● Kutipan
+ + + +

Tahapan operasional konkrit
Tahapan ini adalah tahapan ketiga dari
empat tahapan. Muncul antara usia enam sampai duabelas tahun dan mempunyai ciri
berupa penggunaan logika yang memadai.
Proses-proses penting selama tahapan ini adalah:
Pengurutan—kemampuan untuk mengurutan objek
menurut ukuran, bentuk, atau ciri lainnya. Contohnya, bila diberi benda berbeda
ukuran, mereka dapat mengurutkannya dari benda yang paling besar ke yang paling
kecil.
Klasifikasi—kemampuan untuk memberi nama dan
mengidentifikasi serangkaian benda menurut tampilannya, ukurannya, atau
karakteristik lain, termasuk gagasan bahwa serangkaian benda-benda dapat
menyertakan benda lainnya ke dalam rangkaian tersebut. Anak tidak lagi memiliki
keterbatasan logika berupa animisme(anggapan bahwa
semua benda hidup dan berperasaan)
Decentering—anak mulai
mempertimbangkan beberapa aspek dari suatu permasalahan untuk bisa
memecahkannya. Sebagai contoh anak tidak akan lagi menganggap cangkir lebar
tapi pendek lebih sedikit isinya dibanding cangkir kecil yang tinggi.
Reversibility—anak mulai
memahami bahwa jumlah atau benda-benda dapat diubah, kemudian kembali ke
keadaan awal. Untuk itu, anak dapat dengan cepat menentukan bahwa 4+4 sama
dengan 8, 8-4 akan sama dengan 4, jumlah sebelumnya.
Konservasi—memahami bahwa kuantitas, panjang,
atau jumlah benda-benda adalah tidak berhubungan dengan pengaturan atau
tampilan dari objek atau benda-benda tersebut. Sebagai contoh, bila anak diberi
cangkir yang seukuran dan isinya sama banyak, mereka akan tahu bila air
dituangkan ke gelas lain yang ukurannya berbeda, air di gelas itu akan tetap
sama banyak dengan isi cangkir lain.

+ + + +

● Tugas yang Diminta
1: Tulis ulang kata demi kata bagian kutipan tentang tahapan operasional konkret, mulai dari "Klasifikasi—kemampuan untuk memberi" sampai dengan "kecil yang tinggi.".
2: Kutip persis baris-baris dalam data, dari baris yang memuat "2016-12-16 (56620)" sampai dengan baris yang memuat "Is it true that PECTINE equals 11.3 at 3?".
Kutipan ini tidak ada hubungannya dengan data yang menyusul.

● Data Tugas

+ + + +

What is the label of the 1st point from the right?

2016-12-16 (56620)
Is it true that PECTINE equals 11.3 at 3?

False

+ + + +

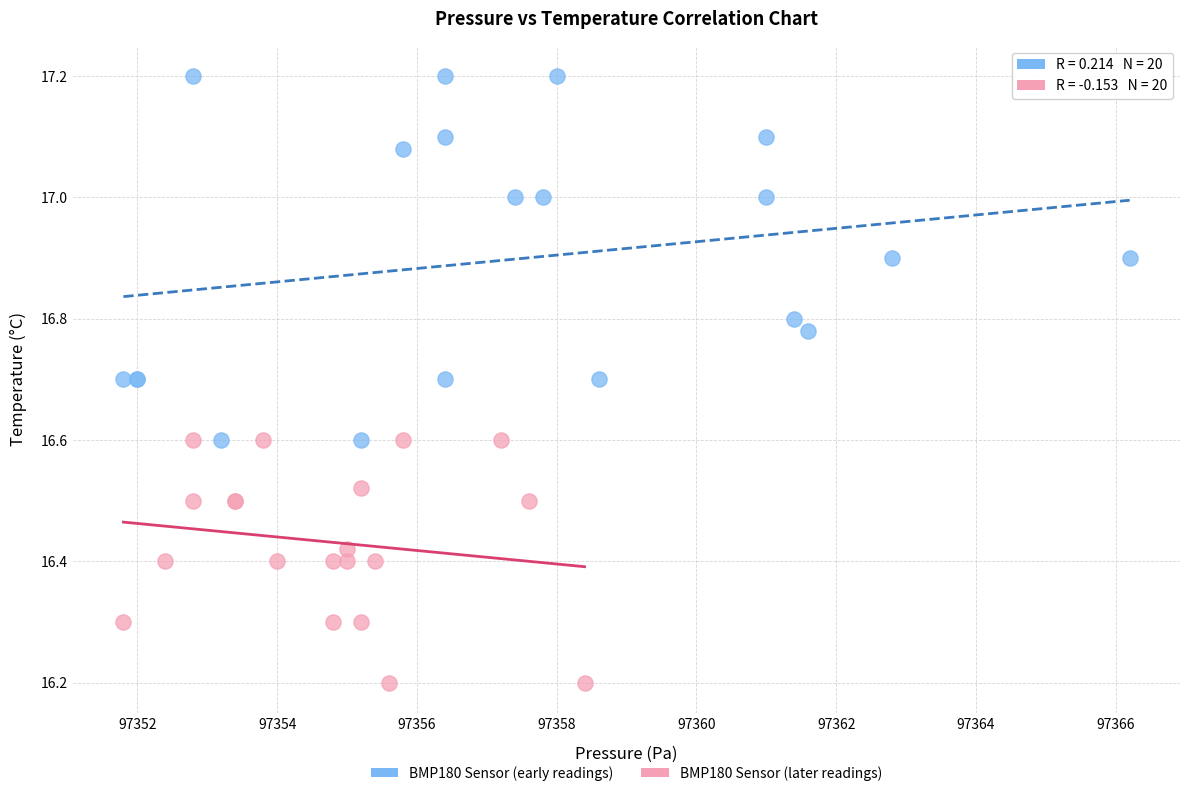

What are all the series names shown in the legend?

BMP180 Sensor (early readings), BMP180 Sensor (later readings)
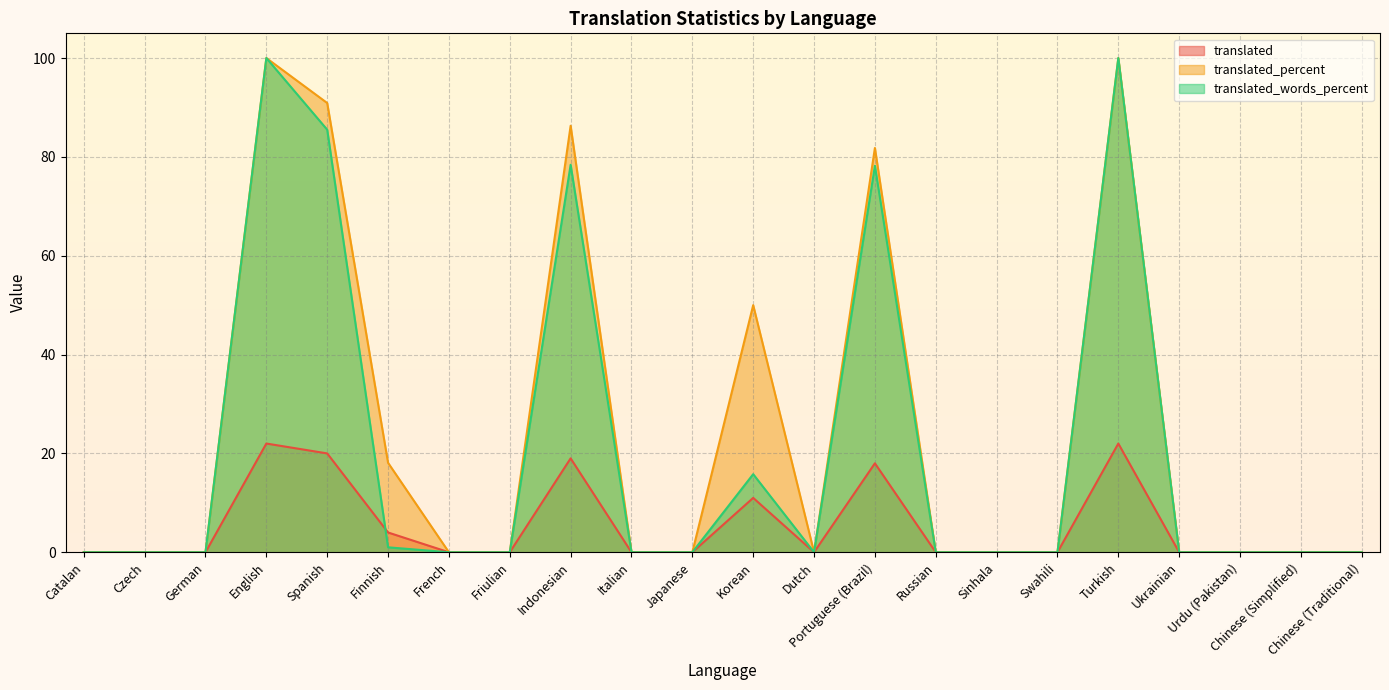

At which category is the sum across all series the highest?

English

+ + + +

● Jawaban Berurutan
1:
Klasifikasi—kemampuan untuk memberi nama dan
mengidentifikasi serangkaian benda menurut tampilannya, ukurannya, atau
karakteristik lain, termasuk gagasan bahwa serangkaian benda-benda dapat
menyertakan benda lainnya ke dalam rangkaian tersebut. Anak tidak lagi memiliki
keterbatasan logika berupa animisme(anggapan bahwa
semua benda hidup dan berperasaan)
Decentering—anak mulai
mempertimbangkan beberapa aspek dari suatu permasalahan untuk bisa
memecahkannya. Sebagai contoh anak tidak akan lagi menganggap cangkir lebar
tapi pendek lebih sedikit isinya dibanding cangkir kecil yang tinggi.

2:
2016-12-16 (56620)
Is it true that PECTINE equals 11.3 at 3?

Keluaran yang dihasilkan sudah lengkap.